I installed a mail server on this box so that everyone could get their mail. The software is called MailEnable. It has many nice features, but does not include anything that limits the amount of spam that comes into an account.
Looking through the unsupported downloads on their site, I noticed that people had written these things called "MTA pickups". Basically, you can tell MailEnable to run every message it receives through one of these pickups for processing. However the message is left when the pickup is done is how it is delivered.
Well, I looked at the couple that were available. One of them is a .net program that looks for key phrases. Another simply removes an attachment if it has a nasty extension (exe, scr, etc.), but it's written in VB. There was also an option of installing a plug-in pickup for SpamAssassin (which is what I was using under Linux), but that is a layer on top of SpamAssassin which is a layer on top of Perl. Well all of that is fine if you like installing runtimes and dealing with loading overhead, and it doesn't really address my need for a Bayesian filter.
A Bayesian filter basically checks each word in a message and calculates the probability that it appears in a spam message. It then takes the most convincing 15 words (either very spam-evident or very not-spam-evident), and compares the quantities of each. If there are more flagrant spam terms in the top 15 than non-spam terms, then the whole message is spam.
Seeing that there was a lack of Bayesian filters for MailEnable written in any language that suited me, I set about writing one.
Even in the limited time that I've been coding (like a fiend) I already get a pretty good return on a very small database size (about 40kb of total size). You can test spam against the filters that are running live on this server by visiting the spam test page.
There are several differences between what I've done and some of the other filters. Of course the filtering method is pretty unique amongst the MTA pickups. But the most significant difference in my mind is the per-user filtering.
You can set up a global filter list that works for all users, but users also have the power to produce their own filter lists. They can do this by forwarding the spam mail to themselves and inserting "blacklist:" at the beginning of the subject line. The entire contents of the spam are added to that user's personal spam data set.
The filters I'm using do reasonably well detecting spam that was caught by SpamCop or SpamAssassin, which is good because I'm thinking about dropping it at the end of the month. Even the messages that get through can be trained into the system, which you can't do with SpamCop and is difficult with SpamAssassin.

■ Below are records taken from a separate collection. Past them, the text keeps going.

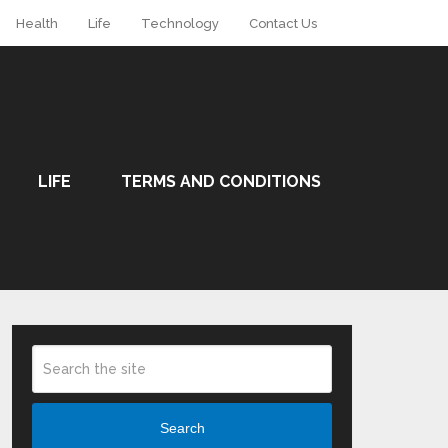
Health
Life
Technology
Contact Us
LIFE
TERMS AND CONDITIONS
Search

I only have a couple more features to include in what I have done so far. I need to add a way for users to whitelist senders. This is currently monitored through the configuration system, which isn't complete yet. Basically, I want to forward an email to the server to tell it that an address should always be passed through.
Perhaps I will also add a pass-through agent, so that other filters can be activated after mine is done processing.
When I'm done, I'll release my project to the public and all MailEnable users will benefit! Yay!